▶ **What this task involves**: Repeat the stretch of the records from the line containing "いくことであると自分は思っています。" through the line containing "Iratkozzon fel a Józsefváro", both lines included. Leave the pictures out of your answer.

▶ **Information**:
# # # # #

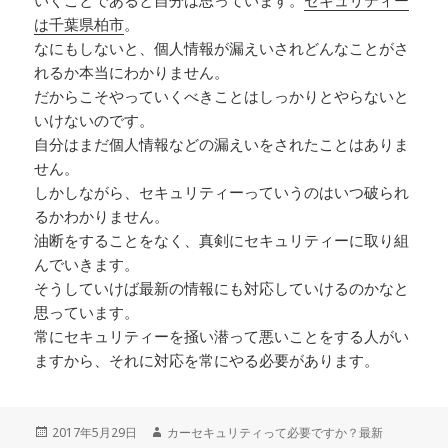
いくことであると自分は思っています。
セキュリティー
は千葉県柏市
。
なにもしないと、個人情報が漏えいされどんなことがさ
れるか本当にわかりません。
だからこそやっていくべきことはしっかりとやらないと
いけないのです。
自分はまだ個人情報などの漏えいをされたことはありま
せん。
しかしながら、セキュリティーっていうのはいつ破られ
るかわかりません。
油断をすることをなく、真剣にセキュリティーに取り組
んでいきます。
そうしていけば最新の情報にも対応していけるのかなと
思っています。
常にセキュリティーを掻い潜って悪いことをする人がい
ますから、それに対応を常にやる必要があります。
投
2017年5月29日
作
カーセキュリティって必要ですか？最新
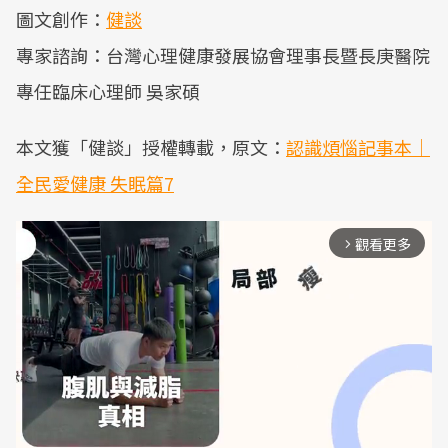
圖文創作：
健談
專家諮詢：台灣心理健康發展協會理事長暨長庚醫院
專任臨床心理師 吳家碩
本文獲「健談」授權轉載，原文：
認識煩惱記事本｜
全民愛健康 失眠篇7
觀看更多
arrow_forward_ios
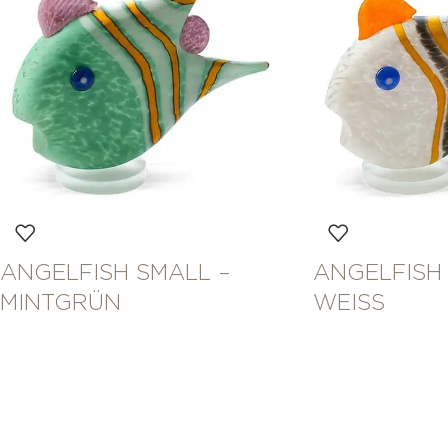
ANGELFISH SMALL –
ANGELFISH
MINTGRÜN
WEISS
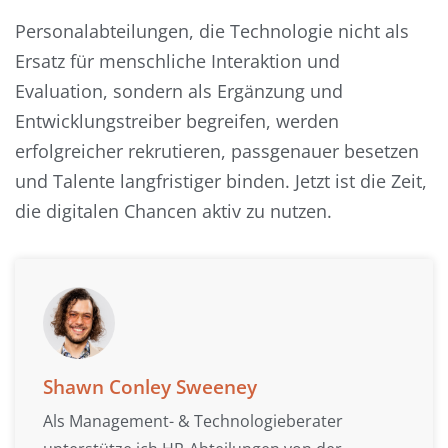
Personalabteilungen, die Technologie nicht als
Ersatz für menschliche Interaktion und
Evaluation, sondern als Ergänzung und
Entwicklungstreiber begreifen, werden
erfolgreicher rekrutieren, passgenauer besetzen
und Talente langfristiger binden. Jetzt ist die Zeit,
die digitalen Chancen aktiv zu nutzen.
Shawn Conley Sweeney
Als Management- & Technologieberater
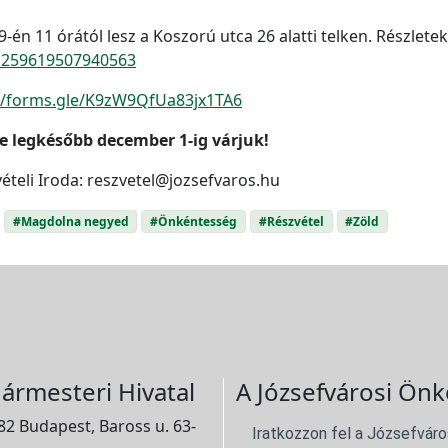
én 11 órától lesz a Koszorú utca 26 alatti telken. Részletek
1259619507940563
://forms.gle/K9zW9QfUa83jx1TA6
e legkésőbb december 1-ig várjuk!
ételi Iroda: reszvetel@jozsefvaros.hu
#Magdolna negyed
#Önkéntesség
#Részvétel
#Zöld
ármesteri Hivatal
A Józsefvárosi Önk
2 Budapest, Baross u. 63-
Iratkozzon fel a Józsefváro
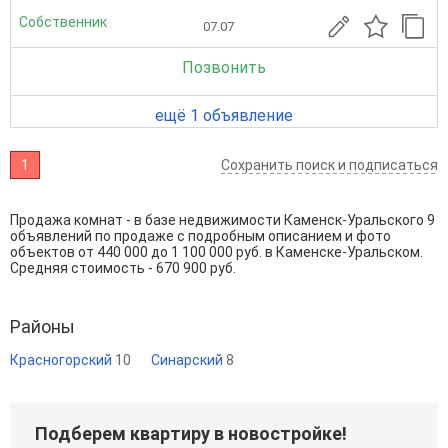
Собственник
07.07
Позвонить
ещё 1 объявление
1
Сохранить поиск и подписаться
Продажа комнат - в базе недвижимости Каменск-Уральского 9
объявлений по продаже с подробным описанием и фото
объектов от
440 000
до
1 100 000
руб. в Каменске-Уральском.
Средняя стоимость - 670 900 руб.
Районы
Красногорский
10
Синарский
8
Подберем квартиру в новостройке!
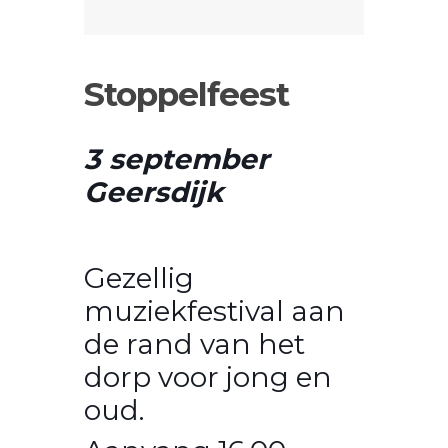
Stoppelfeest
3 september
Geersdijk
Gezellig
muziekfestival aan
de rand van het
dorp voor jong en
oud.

# # # # #

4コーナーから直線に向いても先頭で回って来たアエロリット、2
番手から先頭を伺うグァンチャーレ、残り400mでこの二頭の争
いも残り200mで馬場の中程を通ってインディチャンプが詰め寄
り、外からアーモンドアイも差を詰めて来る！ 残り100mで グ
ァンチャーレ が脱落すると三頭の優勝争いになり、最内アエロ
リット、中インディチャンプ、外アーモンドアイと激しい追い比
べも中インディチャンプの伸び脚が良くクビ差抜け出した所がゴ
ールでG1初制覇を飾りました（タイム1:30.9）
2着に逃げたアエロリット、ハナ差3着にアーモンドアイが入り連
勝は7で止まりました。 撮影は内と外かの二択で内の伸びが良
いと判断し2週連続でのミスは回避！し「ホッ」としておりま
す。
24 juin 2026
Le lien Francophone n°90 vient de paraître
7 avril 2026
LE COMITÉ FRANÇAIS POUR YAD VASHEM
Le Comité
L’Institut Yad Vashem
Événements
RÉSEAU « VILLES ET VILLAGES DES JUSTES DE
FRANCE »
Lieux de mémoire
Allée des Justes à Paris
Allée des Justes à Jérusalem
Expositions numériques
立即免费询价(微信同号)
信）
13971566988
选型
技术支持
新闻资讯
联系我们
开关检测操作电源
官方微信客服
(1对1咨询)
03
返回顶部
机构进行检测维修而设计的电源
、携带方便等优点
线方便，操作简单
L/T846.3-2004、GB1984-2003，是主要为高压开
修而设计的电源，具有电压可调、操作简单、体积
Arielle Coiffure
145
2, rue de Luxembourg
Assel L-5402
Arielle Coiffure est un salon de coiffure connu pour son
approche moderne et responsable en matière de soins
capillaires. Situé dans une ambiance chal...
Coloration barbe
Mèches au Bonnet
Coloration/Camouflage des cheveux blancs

# # # # #

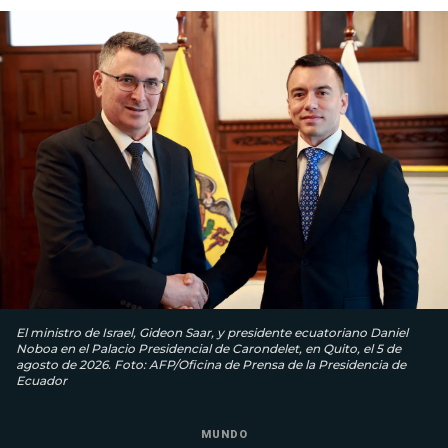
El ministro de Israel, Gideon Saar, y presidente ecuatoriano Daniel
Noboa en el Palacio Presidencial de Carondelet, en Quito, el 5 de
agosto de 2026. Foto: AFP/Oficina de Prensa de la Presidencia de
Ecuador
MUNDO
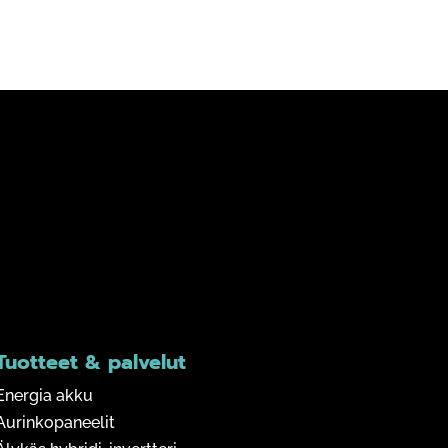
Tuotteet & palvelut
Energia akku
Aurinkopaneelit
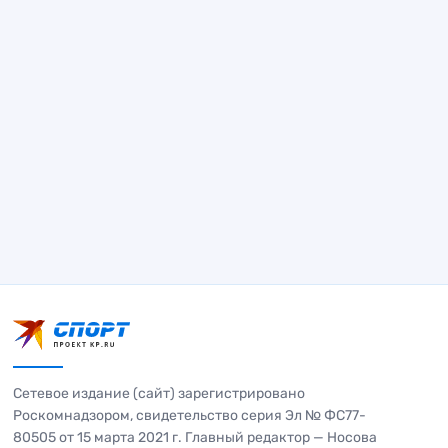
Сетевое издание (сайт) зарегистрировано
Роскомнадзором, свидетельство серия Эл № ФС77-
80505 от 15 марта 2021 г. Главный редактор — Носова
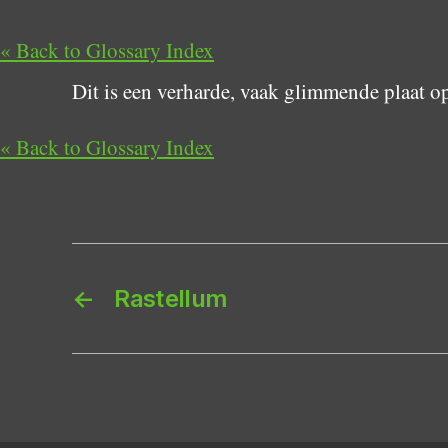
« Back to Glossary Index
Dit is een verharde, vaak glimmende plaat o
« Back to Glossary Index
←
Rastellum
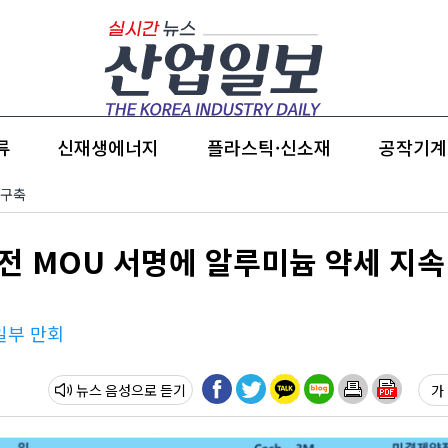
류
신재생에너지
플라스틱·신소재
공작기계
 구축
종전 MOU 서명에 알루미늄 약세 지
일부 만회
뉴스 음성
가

# # # # #

▶ **Task solution**:
いくことであると自分は思っています。
セキュリティー
は千葉県柏市
。
なにもしないと、個人情報が漏えいされどんなことがさ
れるか本当にわかりません。
だからこそやっていくべきことはしっかりとやらないと
いけないのです。
自分はまだ個人情報などの漏えいをされたことはありま
せん。
しかしながら、セキュリティーっていうのはいつ破られ
るかわかりません。
油断をすることをなく、真剣にセキュリティーに取り組
んでいきます。
そうしていけば最新の情報にも対応していけるのかなと
思っています。
常にセキュリティーを掻い潜って悪いことをする人がい
ますから、それに対応を常にやる必要があります。
投
2017年5月29日
作
カーセキュリティって必要ですか？最新
圖文創作：
健談
專家諮詢：台灣心理健康發展協會理事長暨長庚醫院
專任臨床心理師 吳家碩
本文獲「健談」授權轉載，原文：
認識煩惱記事本｜
全民愛健康 失眠篇7
觀看更多
arrow_forward_ios
ANGELFISH SMALL –
ANGELFISH
MINTGRÜN
WEISS
Personalabteilungen, die Technologie nicht als
Ersatz für menschliche Interaktion und
Evaluation, sondern als Ergänzung und
Entwicklungstreiber begreifen, werden
erfolgreicher rekrutieren, passgenauer besetzen
und Talente langfristiger binden. Jetzt ist die Zeit,
die digitalen Chancen aktiv zu nutzen.
Shawn Conley Sweeney
Als Management- & Technologieberater
én 11 órától lesz a Koszorú utca 26 alatti telken. Részletek
1259619507940563
://forms.gle/K9zW9QfUa83jx1TA6
e legkésőbb december 1-ig várjuk!
ételi Iroda: reszvetel@jozsefvaros.hu
#Magdolna negyed
#Önkéntesség
#Részvétel
#Zöld
ármesteri Hivatal
A Józsefvárosi Önk
2 Budapest, Baross u. 63-
Iratkozzon fel a Józsefváro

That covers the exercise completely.